----- ФРАГМЕНТ СТРАНИЦЫ -----
Первое знакомство со сказками у многих происходит в раннем детстве. Их мир, несомненно, привлекателен и заманчив. Не менее интересны для широкого круга читателей, в том числе и специалистов (лингвистов, историков, текстологов и других), иные сказки – судебные документы прошлого. С лингвистической точки зрения важно выяснить их жанровые особенности, поскольку такие сказки входят в систему специальных наименований актовой письменности XVII века. Особую группу в этой системе представляют названия письменных свидетельств местных жителей по определенному вопросу (речи, допросные речи, сыскные речи и т.п.).
Исследование осуществлено на материале рукописного памятника судебного делопроизводства Приенисейской Сибири XVII века – [86] «Сыска о злоупотреблении красноярского подьячего В. Еремеева», который хранится в Российском государственном архиве древних актов (Москва), в фонде Сибирского приказа (ф. 214).
----- ИЗВЛЕЧЁННЫЕ ДАННЫЕ -----
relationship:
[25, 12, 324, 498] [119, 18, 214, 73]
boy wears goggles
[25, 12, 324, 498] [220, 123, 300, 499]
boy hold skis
-----
• ЗАДАНИЯ:
(a) Извлеките из фрагмента о судебных сказках отрывок между словами «Исследование осуществлено на» и «приказа (ф. 214).» включительно.
(b) Перескажите короче абзац фрагмента о судебных сказках, начинающийся словами «Первое знакомство со сказками», сохранив его основные факты.
(c) Где, согласно фрагменту о судебных сказках, хранится рукописный памятник, на материале которого проведено исследование?

• ОТВЕТЫ К ЗАДАНИЯМ:
(a)
Исследование осуществлено на материале рукописного памятника судебного делопроизводства Приенисейской Сибири XVII века – [86] «Сыска о злоупотреблении красноярского подьячего В. Еремеева», который хранится в Российском государственном архиве древних актов (Москва), в фонде Сибирского приказа (ф. 214).

(b) Многие знакомятся со сказками в раннем детстве. Широкому кругу читателей, включая специалистов, интересны и иные сказки: судебные документы прошлого. С лингвистической точки зрения важно выяснить их жанровые особенности, так как они входят в систему специальных наименований актовой письменности XVII века. Особую группу в этой системе составляют названия письменных свидетельств местных жителей по определённому вопросу (речи, допросные речи, сыскные речи и т. п.).

(c) В Российском государственном архиве древних актов (Москва), в фонде Сибирского приказа (ф. 214).